Exercise
Look through the data below, and copy each line that carries the word "Table".

Data excerpt
= = = = = = =
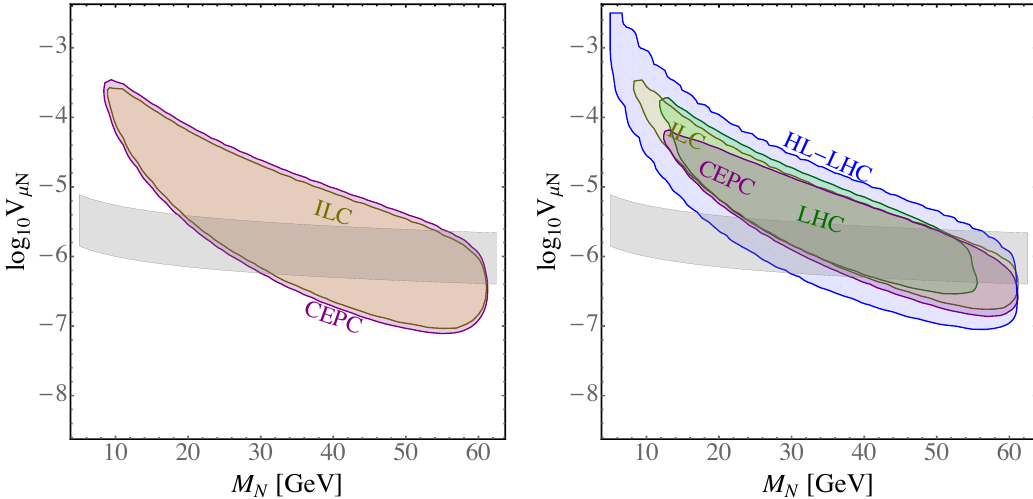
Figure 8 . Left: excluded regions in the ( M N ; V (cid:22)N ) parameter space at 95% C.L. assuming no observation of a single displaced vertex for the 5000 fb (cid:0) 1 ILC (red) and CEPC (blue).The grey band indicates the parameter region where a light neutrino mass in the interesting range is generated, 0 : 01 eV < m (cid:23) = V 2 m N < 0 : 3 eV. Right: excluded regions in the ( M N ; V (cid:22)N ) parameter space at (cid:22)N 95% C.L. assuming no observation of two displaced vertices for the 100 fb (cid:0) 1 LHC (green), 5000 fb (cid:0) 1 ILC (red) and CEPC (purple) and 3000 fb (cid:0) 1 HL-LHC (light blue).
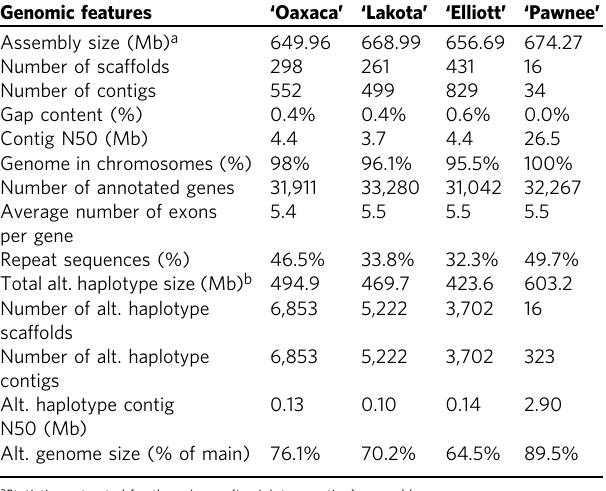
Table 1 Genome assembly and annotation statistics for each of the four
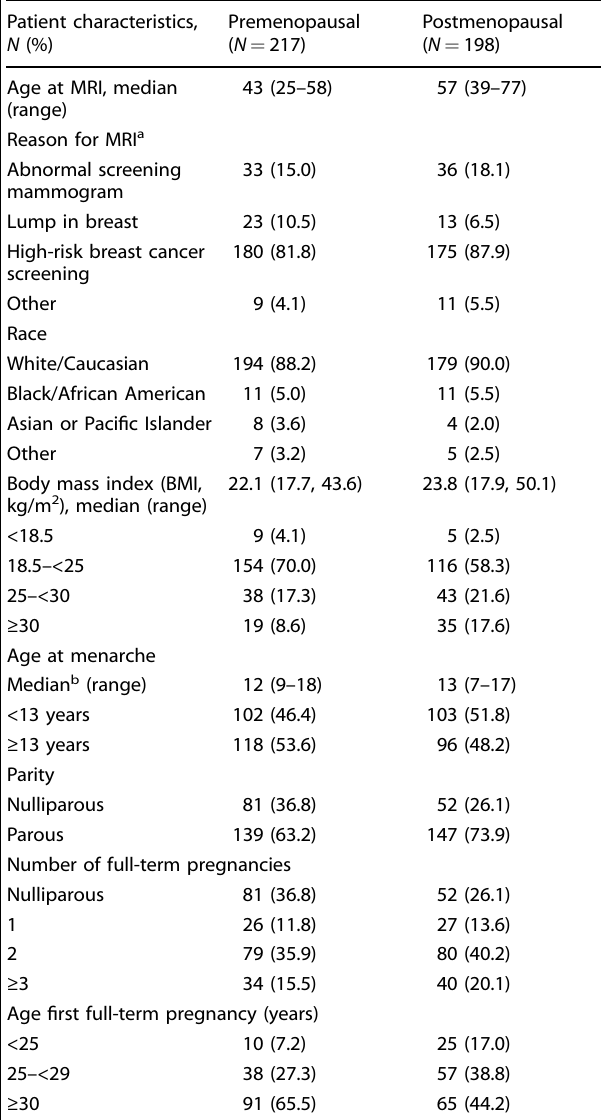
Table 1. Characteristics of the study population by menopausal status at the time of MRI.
= = = = = = =
Answer space
Table 1 Genome assembly and annotation statistics for each of the four
Table 1. Characteristics of the study population by menopausal status at the time of MRI.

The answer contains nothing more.